My opinions as a 19-year old are going to be influenced by the fact that I live in a generation which has seen better equality of opportunity than ever before across class boundaries, race boundaries, gender and sexuality boundaries. I accept that we do not live in a society of perfectly equal opportunities. I accept also that the comments I make about a person born in 1988 will be unfair on a person born in 1958. My ideological stance only really applies to people of my parents' generation and younger because the world was too different a place before that.
Erkolos, there is also no reason why we should respect them. Respect is based on the idea that they do someone has done something beyond merely existing. That is why we do not respect rocks. Expecting people to earn respect rather than be automatically given it until they screw up is a fairly standard idea.
Oxford students tend to have their own ideas tenacious. It is an insult both to the university and the students to suggest either that the university seeks to influence them or that the students can be easily influenced. The University itself remains neutral on most political topics. Obviously they value academic contributions, but they remain silent about those who do not make academic contributions.
Furthermore, notwithstanding your point, it would not help my case to do so. It merely means that people like Batman tell me I'd be happier believing in their ideology, and convinces them they'd be less happy and have less self esteem believing in mine, so it gives them no reason to want to change their views to mine.
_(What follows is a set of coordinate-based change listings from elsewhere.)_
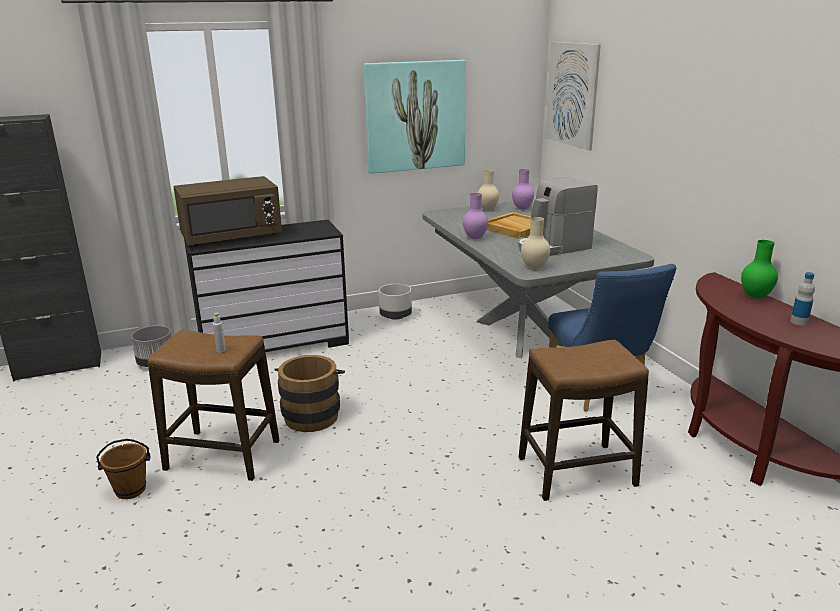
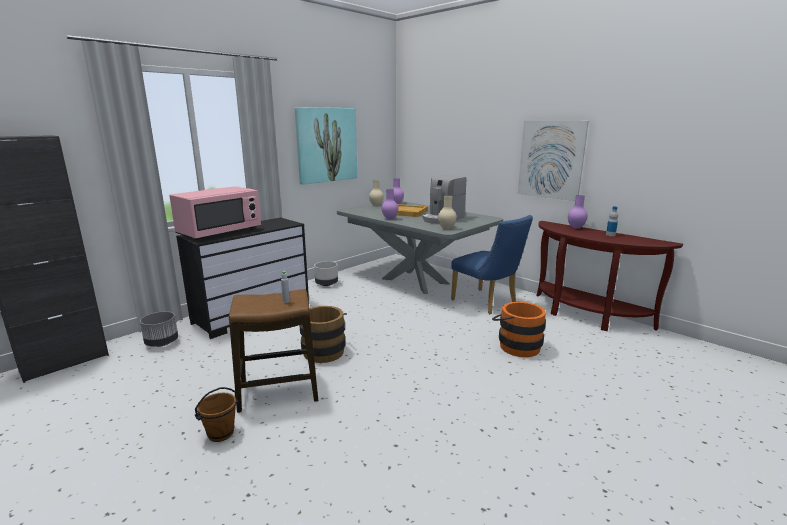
camera: 25 degrees left, 5 degrees down
(232, 237) = (220, 232): brown microwave -> pink microwave
(571, 94) = (419, 130): picture -> picture (551, 159)
(577, 472) = (516, 345): stool -> orange bucket
(755, 296) = (575, 227): green vase -> purple vase

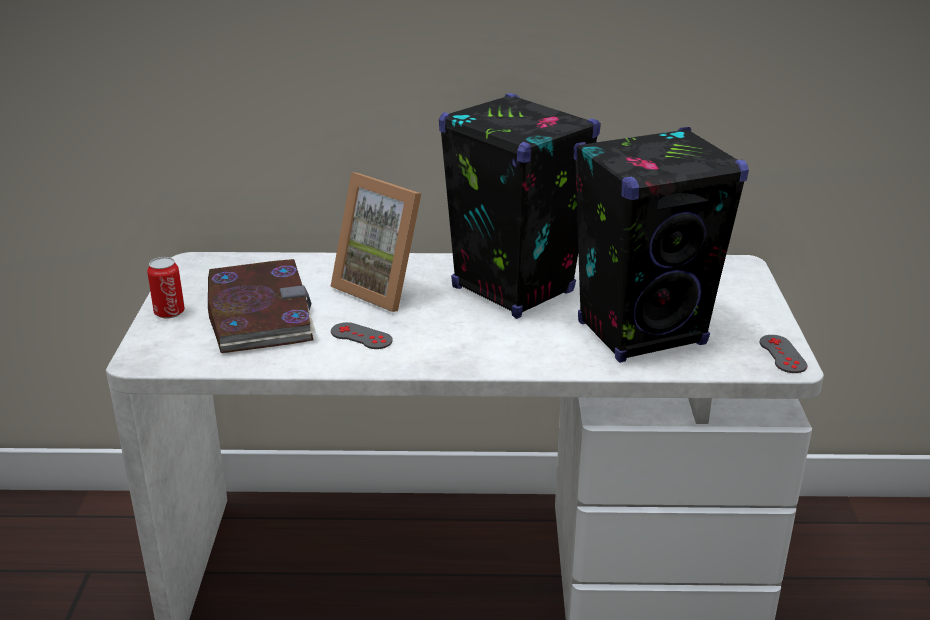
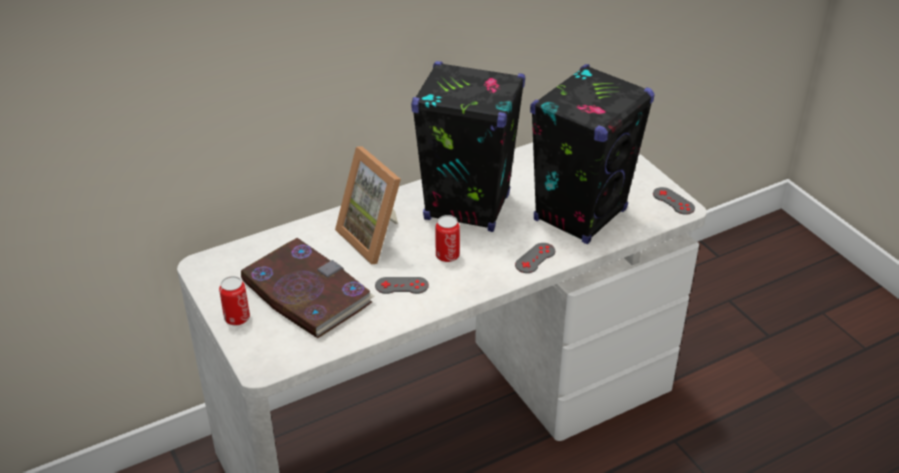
camera: 30 degrees left, 10 degrees up
(384, 288) = (376, 237): picture frame -> picture frame turned 45 degrees clockwise
(441, 325) = (447, 256): none -> can
(541, 357) = (535, 258): none -> grey game controller

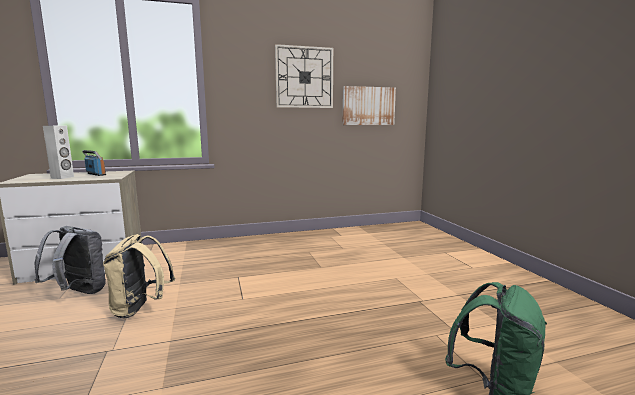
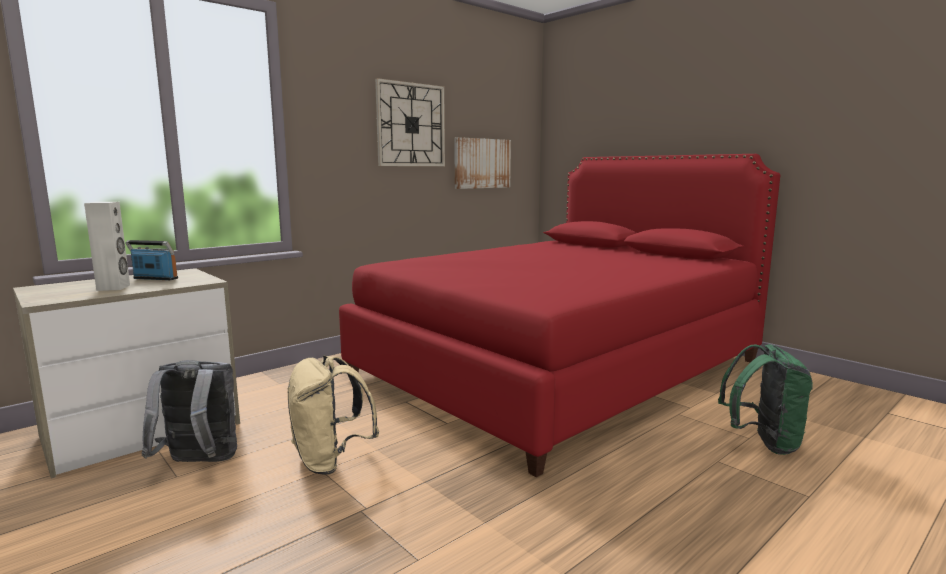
camera: 25 degrees left, 0 degrees up
(377, 272) = (559, 368): none -> red bed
Anyway, as I have already said, the question of my worth is irrelevant. It is irrelevant what i think of my worth, that isnt what I am trying to convince people of. What I am trying to convince people of is that some people are better than others, and that more intelligent people have a greater potential to better than less intelligent people. Where I fit in on that spectrum doesn't matter. I am simply trying to argue that there is such a spectrum, and that intelligence influences ones place on it.
"More worthier" members of society should not have the "privilige" to make others feel bad, because it is to damage people who many of them want to do a contribution to others themselves, many do which is great even though they might need some help and many of them are being loved by others for who they are.
If you insult a defenseless man, both verbally and physically, you are simply being rude. And if his family were to watch, you would be in deep trouble.
Visualize.
I don't see what this has to do with my argument. I am not interested in your advice about what will happen to me at the hands of other people if I stand up for my views. I have a moral right to do that and I will not allow others recourse to violent methods to inhibit my free speech.
My argument is not that such people contribute nothing to society. It is that they contribute less than they cost. And all members of society should have the privelige to hold and espouse whatever beliefs they like about others. I accept that my actions, thoughts, achievements and failings will induce certain opinions of me in others, and others actions, thoughts, achievements and failings will influence my own opinions of the,.